▶ The request:
Repeat the lines of the data from the start through the line containing "Partille, Västra Götaland, Sweden, rotated", with both ends included. Omit the pictures from your answer.

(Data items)

•••

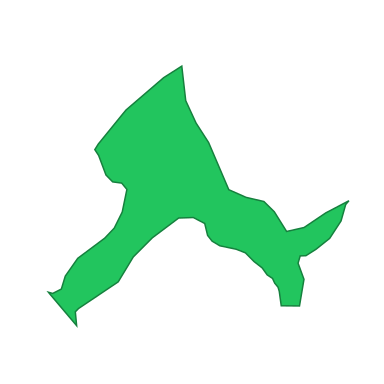 Metlika, Equal Earth projection, rotated 263°
{"feature_id": "SVN-969", "entity_name": "Metlika", "entity_type": "Municipality", "adm_level": 1, "iso_a3": "SVN", "parent_name": "Slovenia", "parent_adm1": "", "projection": "equal_earth", "projection_center": [15.277, 45.643], "detail": "fine", "context": "isolated", "style": "filled", "palette": "green", "viewbox_px": 384, "rotation_deg": 263, "n_neighbors": 0, "source": "natural_earth", "source_scale": "10m", "svg_char_len": 918}
<svg xmlns="http://www.w3.org/2000/svg" viewBox="0 0 384 384"><g transform="rotate(263 192 192)"><path d="M110.0,37.3L108.3,41.4L111.6,50.5L124.0,56.0L140.1,70.5L156.8,99.7L165.6,110.4L180.6,120.3L202.5,127.7L209.4,123.3L211.7,114.5L219.3,108.7L239.6,103.8L245.9,100.7L251.1,104.9L278.3,133.2L281.5,136.6L309.0,177.9L318.2,197.2L283.4,196.9L260.0,204.4L239.1,214.5L189.8,228.8L180.1,245.0L173.8,262.2L162.3,271.3L141.3,281.1L143.1,298.9L155.0,322.3L164.2,346.7L163.3,345.7L160.8,343.0L145.1,336.4L129.2,323.0L120.1,308.2L114.9,297.3L115.4,291.6L108.4,288.6L91.7,292.5L65.8,284.8L68.2,266.7L82.8,266.5L87.0,265.8L91.4,263.0L96.4,261.4L100.6,256.5L108.1,252.4L115.4,245.1L125.1,237.6L129.8,228.9L135.2,213.1L140.7,206.0L147.0,202.2L159.2,200.8L166.5,190.2L167.8,175.6L151.4,147.1L134.7,125.8L111.8,107.8L90.2,65.2L87.3,61.6L73.4,61.2L108.5,38.2L110.0,37.3Z" fill="#22c55e" stroke="#15803d" stroke-width="1.5"/></g></svg>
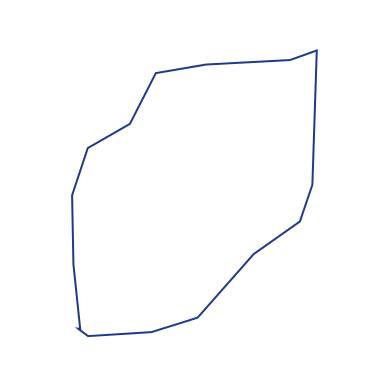 Partille, Västra Götaland, Sweden, rotated 7°
{"feature_id": "70781695B82968096890663", "entity_name": "Partille", "entity_type": "district", "adm_level": 2, "iso_a3": "SWE", "parent_name": "Sweden", "parent_adm1": "Västra Götaland", "projection": "orthographic", "projection_center": [12.147, 57.742], "detail": "fine", "context": "isolated", "style": "outline", "palette": "blue", "viewbox_px": 384, "rotation_deg": 7, "n_neighbors": 0, "source": "geoboundaries", "source_scale": "gbopen_adm2", "svg_char_len": 381}
<svg xmlns="http://www.w3.org/2000/svg" viewBox="0 0 384 384"><g transform="rotate(7 192 192)"><path d="M95.6,341.5L96.2,341.9L106.4,347.7L168.9,336.0L212.9,316.0L260.8,246.1L302.7,208.1L306.6,189.3L310.6,170.2L298.6,36.3L273.1,49.1L190.3,63.8L141.6,78.4L122.1,131.9L83.2,161.1L73.4,209.9L83.1,278.1L97.7,341.5L95.6,341.5Z" fill="none" stroke="#1e3a8a" stroke-width="2"/></g></svg>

•••

▶ Answer:
 Metlika, Equal Earth projection, rotated 263°
{"feature_id": "SVN-969", "entity_name": "Metlika", "entity_type": "Municipality", "adm_level": 1, "iso_a3": "SVN", "parent_name": "Slovenia", "parent_adm1": "", "projection": "equal_earth", "projection_center": [15.277, 45.643], "detail": "fine", "context": "isolated", "style": "filled", "palette": "green", "viewbox_px": 384, "rotation_deg": 263, "n_neighbors": 0, "source": "natural_earth", "source_scale": "10m", "svg_char_len": 918}
<svg xmlns="http://www.w3.org/2000/svg" viewBox="0 0 384 384"><g transform="rotate(263 192 192)"><path d="M110.0,37.3L108.3,41.4L111.6,50.5L124.0,56.0L140.1,70.5L156.8,99.7L165.6,110.4L180.6,120.3L202.5,127.7L209.4,123.3L211.7,114.5L219.3,108.7L239.6,103.8L245.9,100.7L251.1,104.9L278.3,133.2L281.5,136.6L309.0,177.9L318.2,197.2L283.4,196.9L260.0,204.4L239.1,214.5L189.8,228.8L180.1,245.0L173.8,262.2L162.3,271.3L141.3,281.1L143.1,298.9L155.0,322.3L164.2,346.7L163.3,345.7L160.8,343.0L145.1,336.4L129.2,323.0L120.1,308.2L114.9,297.3L115.4,291.6L108.4,288.6L91.7,292.5L65.8,284.8L68.2,266.7L82.8,266.5L87.0,265.8L91.4,263.0L96.4,261.4L100.6,256.5L108.1,252.4L115.4,245.1L125.1,237.6L129.8,228.9L135.2,213.1L140.7,206.0L147.0,202.2L159.2,200.8L166.5,190.2L167.8,175.6L151.4,147.1L134.7,125.8L111.8,107.8L90.2,65.2L87.3,61.6L73.4,61.2L108.5,38.2L110.0,37.3Z" fill="#22c55e" stroke="#15803d" stroke-width="1.5"/></g></svg>
 Partille, Västra Götaland, Sweden, rotated 7°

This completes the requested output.